Civil suits in Europe vs USA

I learned a fun fact recently: in Europe, if the plaintiff in a civil suit loses their case, they are required to pay the defendant's legal fees. In America, there is no such obligation. This leads to an ease of filing frivolous lawsuits in America.

I heard about one such case where someone sued, completely illegitimately, for damages of $1M. They knew they would probably lose in court, but they also projected that the defendant would have to spend over $1M to get that verdict. As such, it's cheaper for the defense to just settle with a no-fault clause or similar. Essentially, lawsuits are an opportunistic business. The case went to trial, but after years and over $1M in fees, it was settled because there was just no end in sight.

In Europe, this scenario would have lead to the complete ruin of the plaintiff. The European model discourages (or even prevents?) frivolous suits because there's an additional consequence of losing. Isn't this a great system?
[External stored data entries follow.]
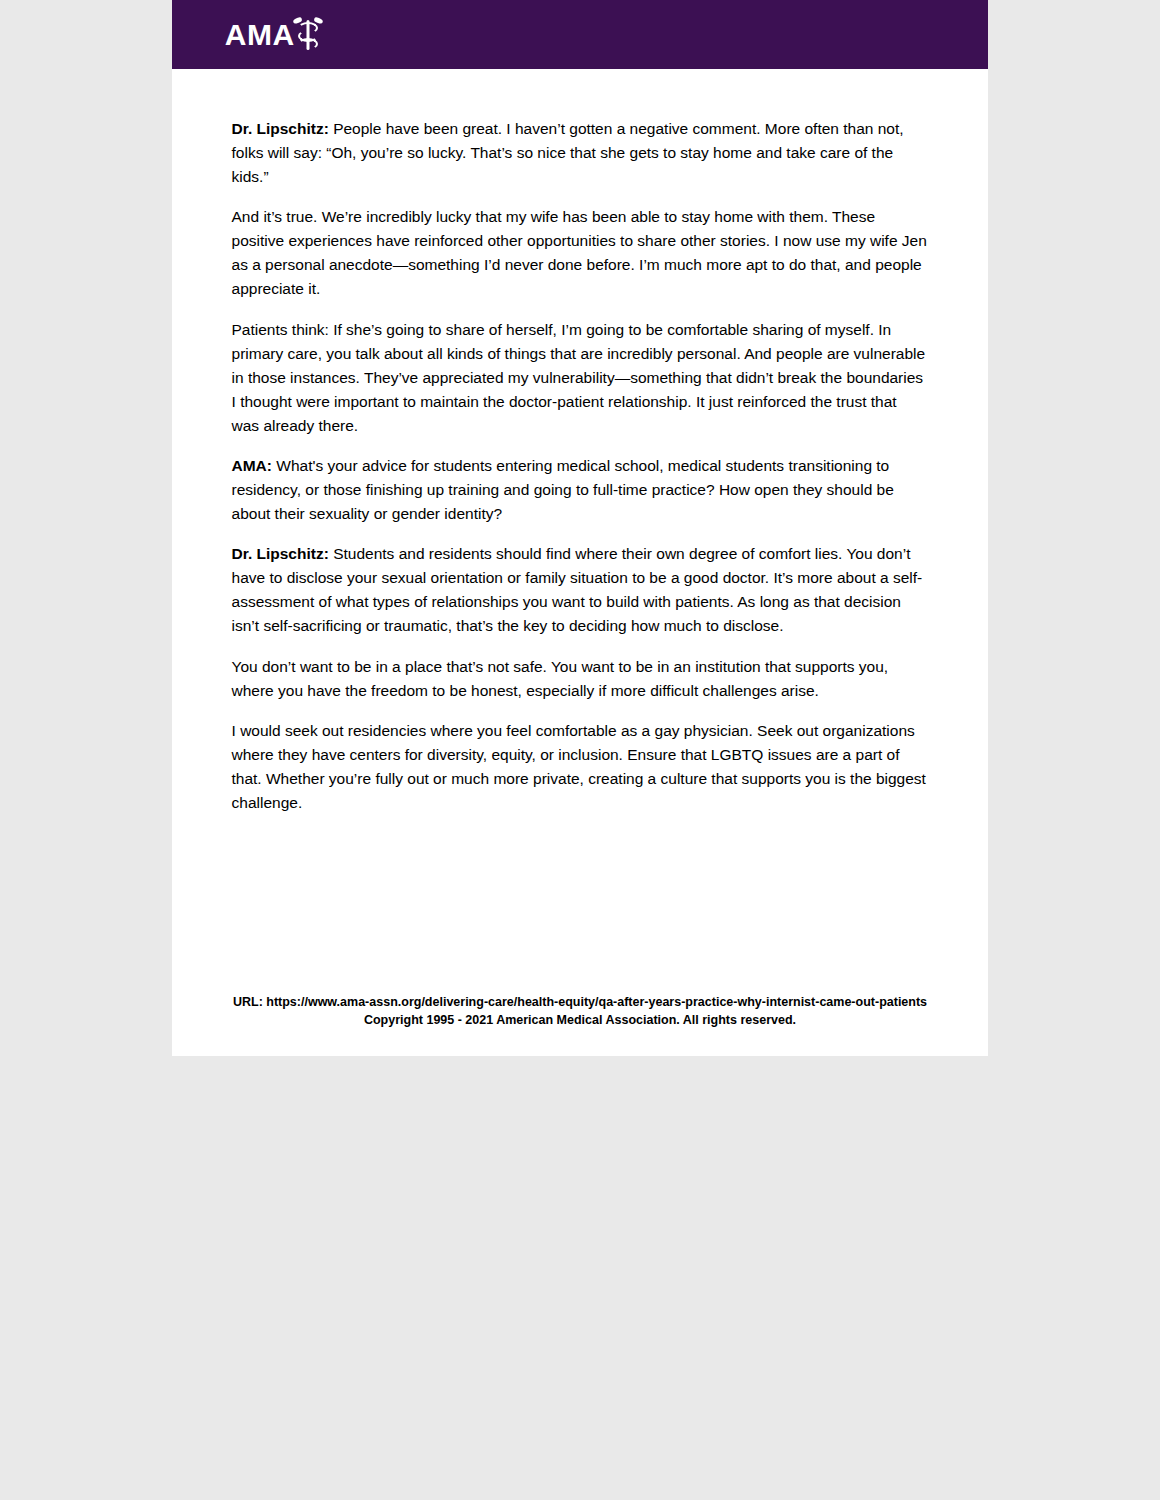AMA
Dr. Lipschitz: People have been great. I haven’t gotten a negative comment. More often than not, folks will say: “Oh, you’re so lucky. That’s so nice that she gets to stay home and take care of the kids.”
And it’s true. We’re incredibly lucky that my wife has been able to stay home with them. These positive experiences have reinforced other opportunities to share other stories. I now use my wife Jen as a personal anecdote—something I’d never done before. I’m much more apt to do that, and people appreciate it.
Patients think: If she’s going to share of herself, I’m going to be comfortable sharing of myself. In primary care, you talk about all kinds of things that are incredibly personal. And people are vulnerable in those instances. They’ve appreciated my vulnerability—something that didn’t break the boundaries I thought were important to maintain the doctor-patient relationship. It just reinforced the trust that was already there.
AMA: What's your advice for students entering medical school, medical students transitioning to residency, or those finishing up training and going to full-time practice? How open they should be about their sexuality or gender identity?
Dr. Lipschitz: Students and residents should find where their own degree of comfort lies. You don’t have to disclose your sexual orientation or family situation to be a good doctor. It’s more about a self-assessment of what types of relationships you want to build with patients. As long as that decision isn’t self-sacrificing or traumatic, that’s the key to deciding how much to disclose.
You don’t want to be in a place that’s not safe. You want to be in an institution that supports you, where you have the freedom to be honest, especially if more difficult challenges arise.
I would seek out residencies where you feel comfortable as a gay physician. Seek out organizations where they have centers for diversity, equity, or inclusion. Ensure that LGBTQ issues are a part of that. Whether you’re fully out or much more private, creating a culture that supports you is the biggest challenge.
URL: https://www.ama-assn.org/delivering-care/health-equity/qa-after-years-practice-why-internist-came-out-patients
Copyright 1995 - 2021 American Medical Association. All rights reserved.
Turns out it has the same exact problem (or at least I think it does), in reverse: it would significantly discourage 50/50 lawsuits because the plaintiff fears they could be on the hook. It also discourages a small entity from suing a big one because the defense fees for the big guy could completely cripple the smaller. I have no idea if there's more nuance here, but both systems run into opposite ends of the same issue spectrum.

Is there a better way? Could the judge just rule "ok come on, that was a frivolous case" vs "yeah, you had reason to believe you might really win"? Is that too arbitrary? We don't want to put barriers (especially financial ones) in the way of small entities seeking justice, but we also have to rein in frivolity. Where's the line?